LOS ANGELES COUNTY
DEPARTMENT OF MENTAL HEALTH
  Policy 813.05 Reporting Overpayments Resulting from Waste, Fraud, and Abuse
 
  PROCEDURES
  1. Completing the Overpayment Report
    1. Legal entity and Fee-for-Service contract providers must use the web-based Void Claim Reason Collection (VCRC) application to report all voids submitted to the Los Angeles County Department of Mental Health (DMH).
      1. The VCRC application will contain all claims that need to be reported for the specified reporting period.
        1. DMH will include detailed claim information in VCRC that will allow providers to identify each claim and void request included in the reporting period.
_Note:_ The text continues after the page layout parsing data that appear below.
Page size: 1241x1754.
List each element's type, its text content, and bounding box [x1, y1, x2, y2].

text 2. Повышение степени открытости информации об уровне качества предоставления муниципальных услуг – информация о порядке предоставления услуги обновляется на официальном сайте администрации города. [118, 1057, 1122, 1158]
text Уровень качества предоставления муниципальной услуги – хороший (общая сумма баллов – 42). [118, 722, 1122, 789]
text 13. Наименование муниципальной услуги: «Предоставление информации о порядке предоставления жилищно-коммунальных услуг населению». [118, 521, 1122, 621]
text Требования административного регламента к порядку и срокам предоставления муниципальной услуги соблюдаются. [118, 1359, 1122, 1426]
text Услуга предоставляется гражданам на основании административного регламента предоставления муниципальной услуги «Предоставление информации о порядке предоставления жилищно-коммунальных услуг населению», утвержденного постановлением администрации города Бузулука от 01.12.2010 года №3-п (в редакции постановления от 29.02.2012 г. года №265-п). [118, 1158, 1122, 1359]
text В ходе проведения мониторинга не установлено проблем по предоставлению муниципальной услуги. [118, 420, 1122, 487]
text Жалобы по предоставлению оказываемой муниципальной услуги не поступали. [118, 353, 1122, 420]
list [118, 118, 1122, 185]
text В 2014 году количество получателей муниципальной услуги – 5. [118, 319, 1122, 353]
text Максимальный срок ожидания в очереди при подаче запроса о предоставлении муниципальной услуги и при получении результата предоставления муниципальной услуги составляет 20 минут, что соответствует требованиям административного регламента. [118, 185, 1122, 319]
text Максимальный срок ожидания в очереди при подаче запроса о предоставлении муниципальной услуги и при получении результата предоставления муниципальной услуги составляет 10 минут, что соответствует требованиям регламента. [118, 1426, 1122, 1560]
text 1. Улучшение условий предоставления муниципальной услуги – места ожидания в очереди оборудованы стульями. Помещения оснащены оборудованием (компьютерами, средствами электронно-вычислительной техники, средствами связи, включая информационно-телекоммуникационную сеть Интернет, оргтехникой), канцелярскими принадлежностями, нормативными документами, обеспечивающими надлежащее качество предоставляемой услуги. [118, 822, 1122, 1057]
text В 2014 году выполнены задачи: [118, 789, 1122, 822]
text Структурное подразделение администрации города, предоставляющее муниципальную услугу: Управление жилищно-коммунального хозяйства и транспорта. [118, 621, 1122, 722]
The following is the minimum information to be included in VCRC for each claim:
          • Void Claim Submitter ID
          • Original Claim Submitter ID
          • Service Date
          • Procedure Code
          • Units
          • Amount
          • Client ID
          • Rendering Provider Name
          • Service Location Name
          • Void Submit Dt
          • Claim Submit Dt
          • Claim ID
          • DMH PCCN
          • State PCCN
          • Void Claim Status
          • Void Status
      2. Providers are to enter a brief statement describing the reason claims were voided into the Void Reason field.
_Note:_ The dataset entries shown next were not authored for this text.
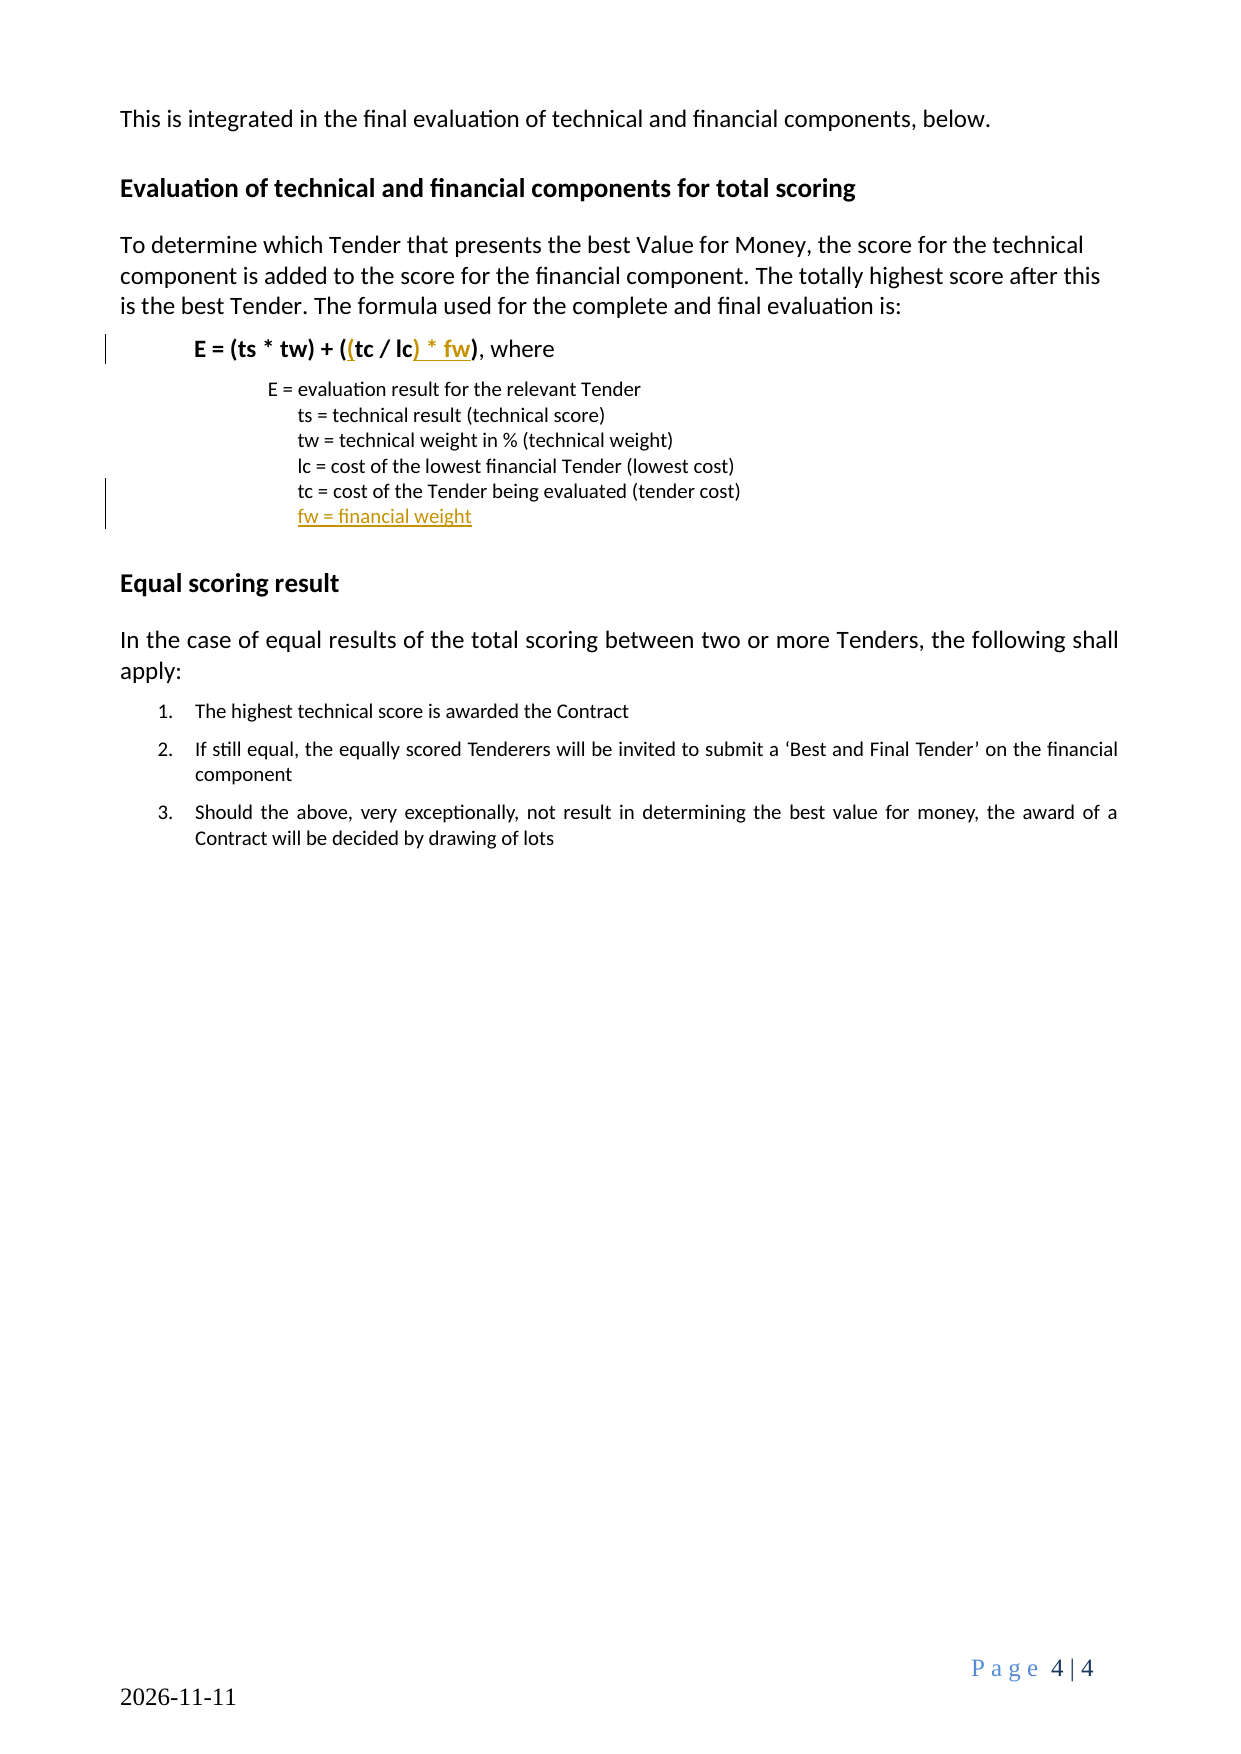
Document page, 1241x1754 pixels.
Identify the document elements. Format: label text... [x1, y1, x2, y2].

text lc = cost of the lowest financial Tender (lowest cost) [297, 453, 1120, 478]
text To determine which Tender that presents the best Value for Money, the score for the technical component is added to the score for the financial component. The totally highest score after this is the best Tender. The formula used for the complete and final evaluation is: [120, 229, 1120, 321]
text ts = technical result (technical score) [297, 402, 1120, 427]
list If still equal, the equally scored Tenderers will be invited to submit a ‘Best and Final Tender’ on the financial component [157, 736, 1120, 787]
subtitle Evaluation of technical and financial components for total scoring [120, 171, 1120, 204]
text In the case of equal results of the total scoring between two or more Tenders, the following shall apply: [120, 624, 1120, 686]
subtitle Equal scoring result [120, 567, 1120, 599]
list Should the above, very exceptionally, not result in determining the best value for money, the award of a Contract will be decided by drawing of lots [157, 799, 1120, 850]
text E = evaluation result for the relevant Tender [268, 377, 1120, 402]
list The highest technical score is awarded the Contract [157, 698, 1120, 723]
text This is integrated in the final evaluation of technical and financial components, below. [120, 103, 1120, 134]
text E = (ts * tw) + (tc / lc), where [194, 333, 1120, 364]
text tw = technical weight in % (technical weight) [297, 427, 1120, 453]
text tc = cost of the Tender being evaluated (tender cost) [297, 478, 1120, 504]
        1. Each Void Reason must be categorized by the provider as Fraud, Waste, Abuse, or Other by selecting the appropriate category from the dropdown menu.
  2. Submitting the Report
    1. Once completed, providers must sign an Attestation for the report affirming that all voids submitted for the time period are included in the report and that the determination of whether the void was the result of fraud, waste, or abuse is true and accurate.
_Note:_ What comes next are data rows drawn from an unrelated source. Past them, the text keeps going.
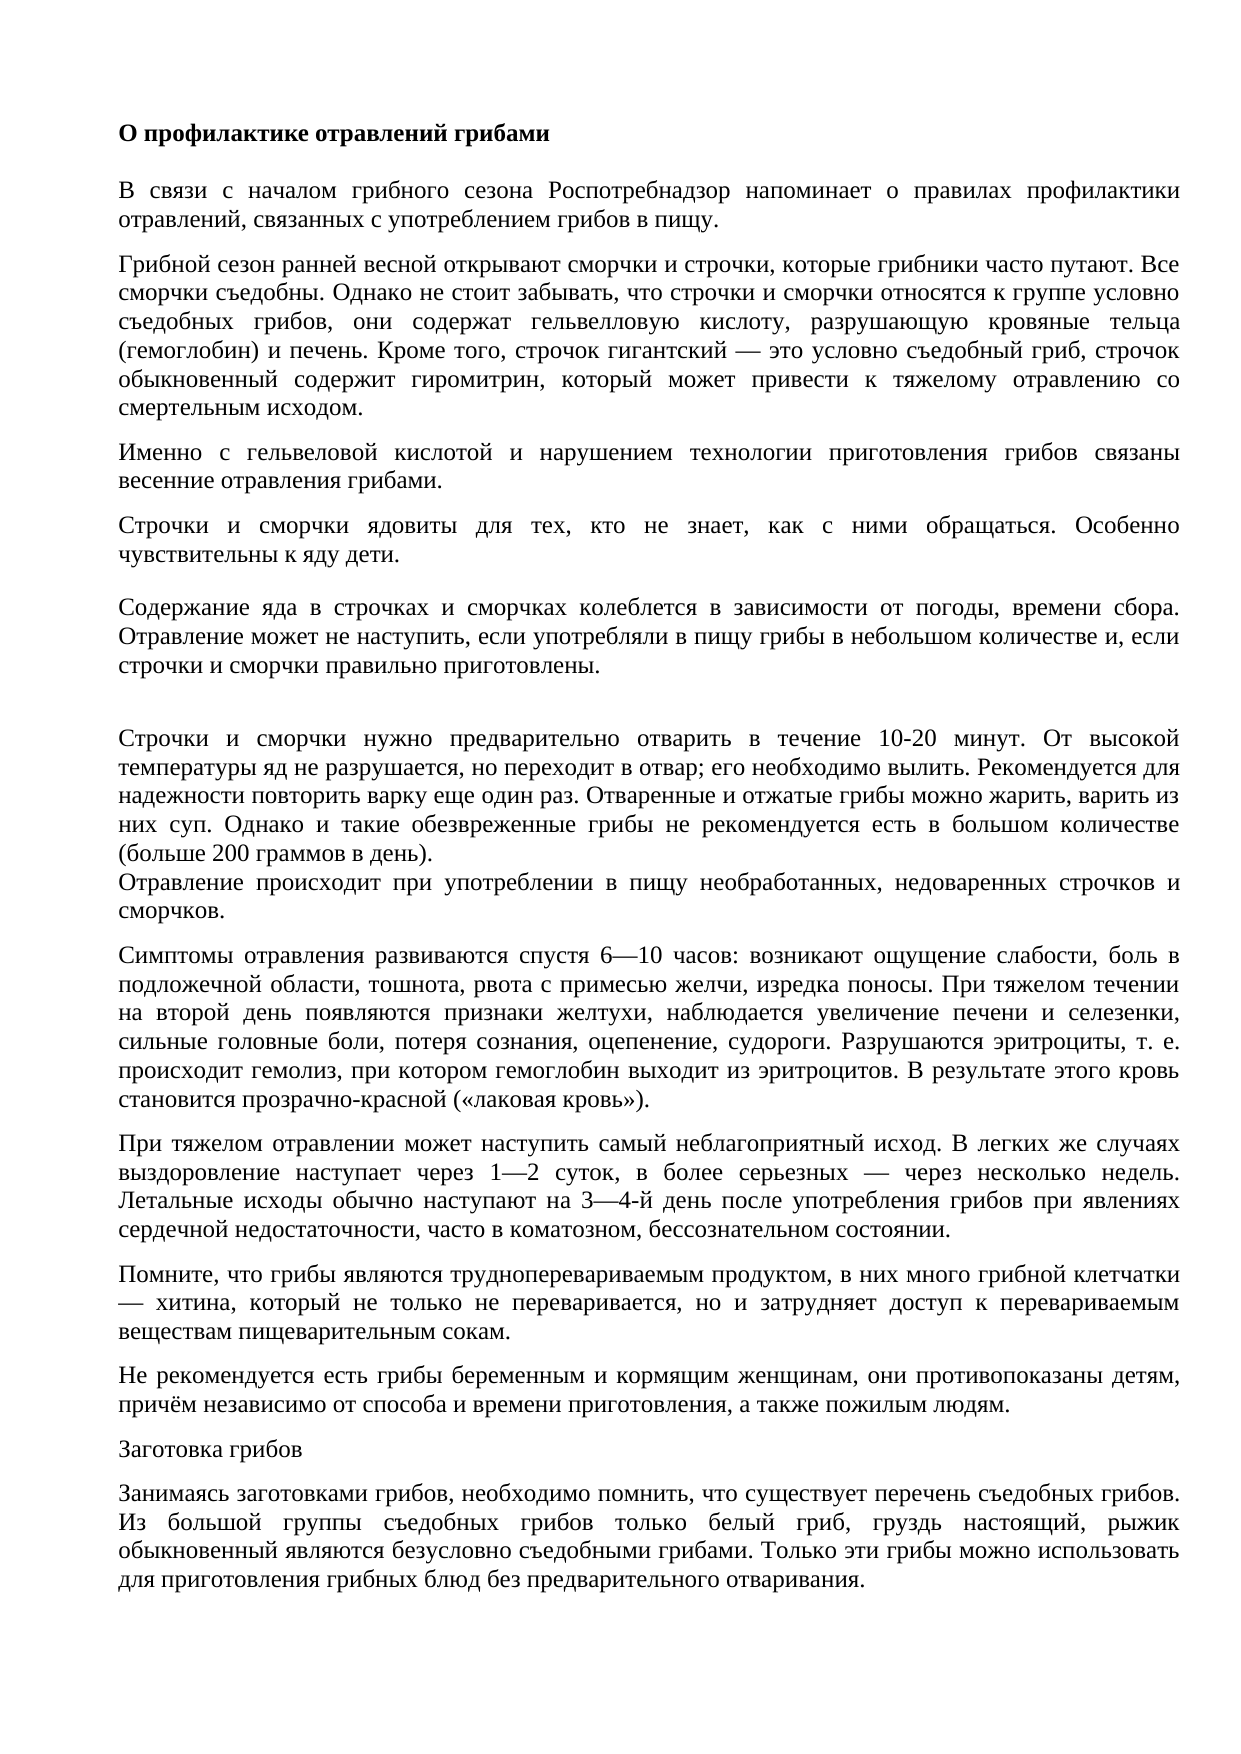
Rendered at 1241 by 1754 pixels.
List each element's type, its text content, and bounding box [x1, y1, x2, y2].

text Именно с гельвеловой кислотой и нарушением технологии приготовления грибов связаны весенние отравления грибами. [118, 437, 1181, 494]
text При тяжелом отравлении может наступить самый неблагоприятный исход. В легких же случаях выздоровление наступает через 1—2 суток, в более серьезных — через несколько недель. Летальные исходы обычно наступают на 3—4-й день после употребления грибов при явлениях сердечной недостаточности, часто в коматозном, бессознательном состоянии. [118, 1128, 1181, 1243]
text Содержание яда в строчках и сморчках колеблется в зависимости от погоды, времени сбора. Отравление может не наступить, если употребляли в пищу грибы в небольшом количестве и, если строчки и сморчки правильно приготовлены. [118, 592, 1181, 679]
text О профилактике отравлений грибами [118, 118, 1181, 147]
text Заготовка грибов [118, 1434, 1181, 1462]
text Занимаясь заготовками грибов, необходимо помнить, что существует перечень съедобных грибов. Из большой группы съедобных грибов только белый гриб, груздь настоящий, рыжик обыкновенный являются безусловно съедобными грибами. Только эти грибы можно использовать для приготовления грибных блюд без предварительного отваривания. [118, 1478, 1181, 1593]
text Строчки и сморчки ядовиты для тех, кто не знает, как с ними обращаться. Особенно чувствительны к яду дети. [118, 510, 1181, 567]
text Отравление происходит при употреблении в пищу необработанных, недоваренных строчков и сморчков. [118, 867, 1181, 924]
text Грибной сезон ранней весной открывают сморчки и строчки, которые грибники часто путают. Все сморчки съедобны. Однако не стоит забывать, что строчки и сморчки относятся к группе условно съедобных грибов, они содержат гельвелловую кислоту, разрушающую кровяные тельца (гемоглобин) и печень. Кроме того, строчок гигантский — это условно съедобный гриб, строчок обыкновенный содержит гиромитрин, который может привести к тяжелому отравлению со смертельным исходом. [118, 249, 1181, 421]
text Не рекомендуется есть грибы беременным и кормящим женщинам, они противопоказаны детям, причём независимо от способа и времени приготовления, а также пожилым людям. [118, 1361, 1181, 1418]
text Симптомы отравления развиваются спустя 6—10 часов: возникают ощущение слабости, боль в подложечной области, тошнота, рвота с примесью желчи, изредка поносы. При тяжелом течении на второй день появляются признаки желтухи, наблюдается увеличение печени и селезенки, сильные головные боли, потеря сознания, оцепенение, судороги. Разрушаются эритроциты, т. е. происходит гемолиз, при котором гемоглобин выходит из эритроцитов. В результате этого кровь становится прозрачно-красной («лаковая кровь»). [118, 940, 1181, 1112]
text Строчки и сморчки нужно предварительно отварить в течение 10-20 минут. От высокой температуры яд не разрушается, но переходит в отвар; его необходимо вылить. Рекомендуется для надежности повторить варку еще один раз. Отваренные и отжатые грибы можно жарить, варить из них суп. Однако и такие обезвреженные грибы не рекомендуется есть в большом количестве (больше 200 граммов в день). [118, 694, 1181, 867]
text В связи с началом грибного сезона Роспотребнадзор напоминает о правилах профилактики отравлений, связанных с употреблением грибов в пищу. [118, 176, 1181, 233]
text Помните, что грибы являются трудноперевариваемым продуктом, в них много грибной клетчатки — хитина, который не только не переваривается, но и затрудняет доступ к перевариваемым веществам пищеварительным сокам. [118, 1259, 1181, 1345]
      1. Attestations must be signed by someone included in the contract as authorized to sign on behalf of the agency.
        1. CBO will only accept Attestations signed by an Authorized Signer.
        2. Individual Fee-for-Service providers may arrange to have a biller sign documents (i.e., contracts, agreements, etc.) on their behalf.  In the absence of such an arrangement, the individual Fee-for-Service provider is the Authorized Signer.
      2. Upload the signed Attestation to VCRC.
        1. Unsigned Attestations will be returned to the Legal Entity or Fee-for-Service provider.
        2. Attestations signed by someone not listed as an Authorized Signer for the agency or provider will be returned for a new signature.
      3. Reports are not considered complete until CBO accepts the report and Attestation.
  3. Reporting Overpayments to the State
    1. As the Mental Health Plan for Los Angeles County, each fiscal year, DMH must report all approved Medi-Cal claims that were voided. The void is considered a reversal of an overpayment to the provider.  CBO will create a report listing all voided Medi-Cal claims using the template from the California Department of Health Care Services (DHCS) attached to this policy.
    2. The report to DHCS must be in an Excel spreadsheet and include the following information for each claim:
      1. Payer Claim Control Number
      2. Client Index Number
      3. Health Care Provider National Provider Identifier
      4. Payment Amount
      5. Federal Financial Participation Amount
      6. Recovery Type Classification
        1. 42 CFR, section 438.608(d), or
        2. All other Medi-Cal
  4. Report Retention
    1. Contract providers shall retain the report submitted to DMH for a period of 10 years from the most recent date of service included in the report, the final date of the contract period between the plan and the provider, or from the date of completion of any audit, whichever is later.
    2. CBO shall retain the compiled report that is submitted to DHCS MHSUDS for period of 10 years from the most recent service date on the report or from the date of completion of any audit, whichever is later.